I have followed the strand on ‘shorthand’, not because I have anything to contribute to it, but because I had hoped to learn something. In Gerald Downs’ latest posting I read more about his frustrations with reviewers. Do I need to know this, no matter how much I might sympathise with his frustrations? I’m all for a little bit of ‘flaming’ and harmless banter on SHAKSPER, but this is now getting out of hand.  Can we return to the concise, genially professional comments of the sort that Harry Berger has helpfully offered that present a challenge succinctly and accurately, without telling us what he’s had for breakfast or who his latest enemies might be.

 

Cheers

John Drakakis

 

[2]-------------------------------------------------------------

From:        Gabriel Egan < This e-mail address is being protected from spambots.

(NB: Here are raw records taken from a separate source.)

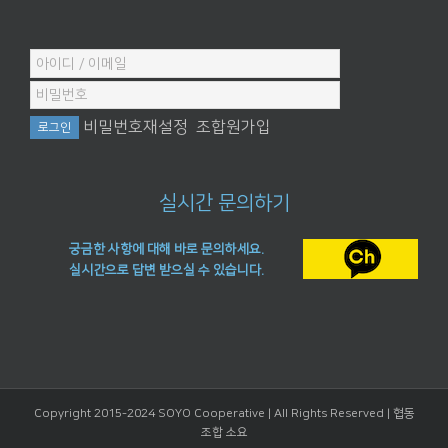
비밀번호재설정
조합원가입
실시간 문의하기
궁금한 사항에 대해 바로 문의하세요.
실시간으로 답변 받으실 수 있습니다.
Copyright 2015-2024 SOYO Cooperative | All Rights Reserved |
협동
조합 소요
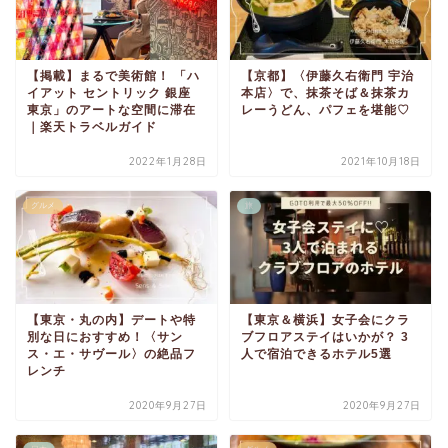
【掲載】まるで美術館！ 「ハ
【京都】〈伊藤久右衛門 宇治
イアット セントリック 銀座
本店〉で、抹茶そば＆抹茶カ
東京」のアートな空間に滞在
レーうどん、パフェを堪能♡
｜楽天トラベルガイド
2022年1月28日
2021年10月18日
グルメ
旅
【東京・丸の内】デートや特
【東京＆横浜】女子会にクラ
別な日におすすめ！〈サン
ブフロアステイはいかが？ 3
ス・エ・サヴール〉の絶品フ
人で宿泊できるホテル5選
レンチ
2020年9月27日
2020年9月27日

You need JavaScript enabled to view it >

Date:         July 18, 2012 12:36:53 PM EDT

Subject:     Re: SHAKSPER: Shorthand

 

I sympathize with Gerald Downs’s experiences with peer review. The system is indeed imperfect. In all my dealings with journals, as would-be contributor and editor, I have advocated the use of double-blind peer review which, when properly practised, ought to avoid most of the problems Gerald Downs has experienced. It wouldn’t help with what Downs describes as the behaviour of the late Douglas Brooks, but since Brooks is not alive to defend himself I don’t think we can usefully explore that case.

 

I was scandalized to be part of a conversation at the Washington DC meeting of the Renaissance Society of America earlier this year in which a scholar just embarking on his career who had been given guest editorship of a special issue of a major journal blithely admitted that he didn’t plan to put the contributions through any form of peer review. I’ve been toying with the idea of complaining about this to more than just my friends and relatives as I really think it shocking.

 

As an advocate of double-blind peer review, I am troubled by these sentences by Downs:

 

<< For that article one of the reviewers was (I'm sure)

Gabriel Egan, with whom I had discussed an earlier version.

He has now officially judged the essay and would rather

not discuss that which didn't pass peer review. >>

 

Naturally, Downs’s implication of impropriety on my part is painful to me. I’d very much like to know why Downs is sure the reviewer was me. If the journal revealed to him the reviewer’s identity, it should not have. If it’s merely his hunch, I’d like to hear the evidence on which the hunch is based. If Downs is willing to throw light on this, I’m willing to say whether I was the reviewer.

 

The peer-review process could, in my view, be more transparent. In particular, I think reviewers should lose their anonymity when articles are accepted, and their reports should be published along with the articles.